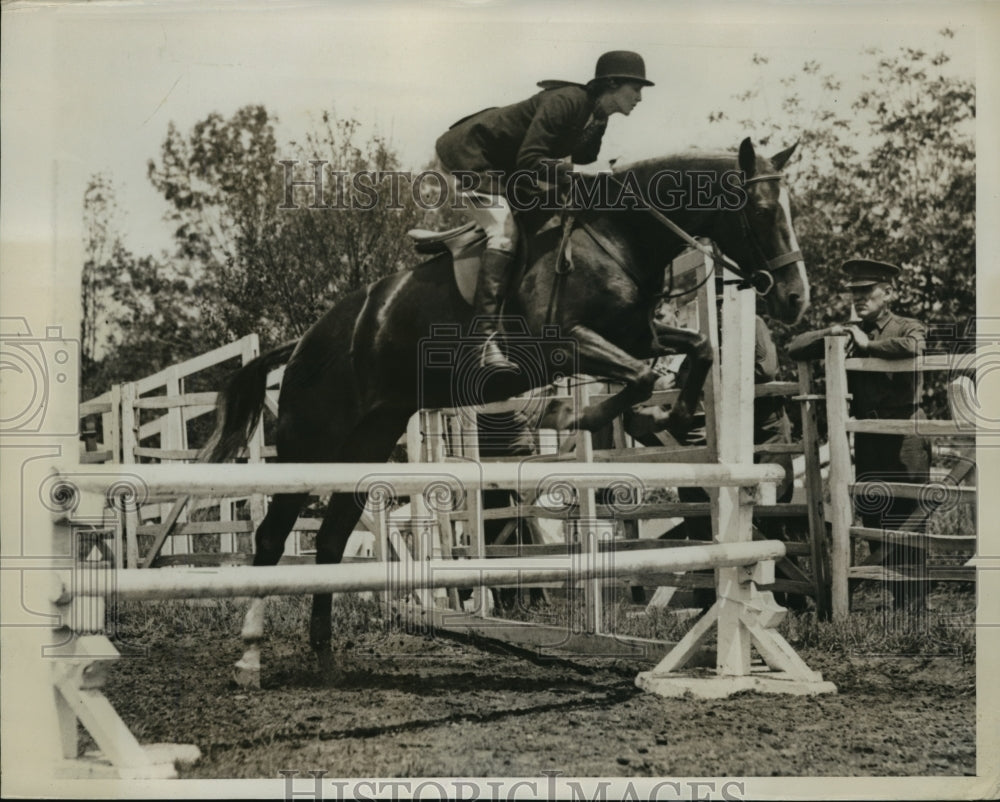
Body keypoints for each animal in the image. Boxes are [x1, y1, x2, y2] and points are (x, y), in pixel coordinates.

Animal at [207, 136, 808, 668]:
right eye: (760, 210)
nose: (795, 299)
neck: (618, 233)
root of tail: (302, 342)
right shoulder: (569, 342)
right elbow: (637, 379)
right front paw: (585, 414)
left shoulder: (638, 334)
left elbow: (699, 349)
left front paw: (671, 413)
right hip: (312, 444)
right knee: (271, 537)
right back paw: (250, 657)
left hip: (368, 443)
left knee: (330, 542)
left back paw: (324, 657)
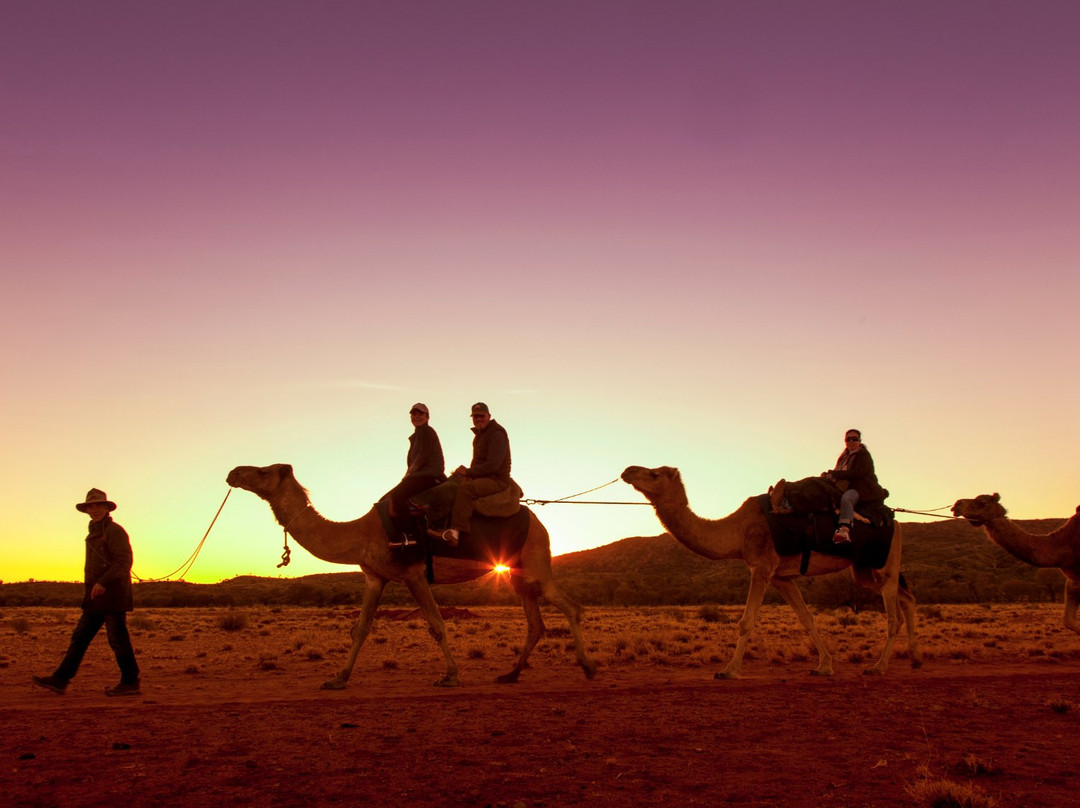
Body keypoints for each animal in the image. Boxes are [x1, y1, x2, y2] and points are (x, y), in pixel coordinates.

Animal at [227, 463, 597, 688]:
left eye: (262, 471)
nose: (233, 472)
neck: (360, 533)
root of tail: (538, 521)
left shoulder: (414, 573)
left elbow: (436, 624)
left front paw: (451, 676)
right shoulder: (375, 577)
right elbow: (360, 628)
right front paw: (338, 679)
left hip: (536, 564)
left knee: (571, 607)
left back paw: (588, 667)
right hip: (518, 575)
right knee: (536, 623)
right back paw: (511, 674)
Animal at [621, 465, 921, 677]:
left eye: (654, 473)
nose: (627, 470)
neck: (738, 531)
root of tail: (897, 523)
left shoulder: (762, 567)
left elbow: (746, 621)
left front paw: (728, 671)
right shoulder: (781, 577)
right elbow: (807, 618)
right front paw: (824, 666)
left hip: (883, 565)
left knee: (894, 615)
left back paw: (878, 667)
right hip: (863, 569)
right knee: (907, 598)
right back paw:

::::::::

> _Your assignment_
Whenever the word "shoulder" shows up in a line above, copy that line.

> _Expected answer_
right shoulder: (569, 342)
left shoulder: (638, 334)
left shoulder: (414, 573)
right shoulder: (375, 577)
left shoulder: (762, 567)
right shoulder: (781, 577)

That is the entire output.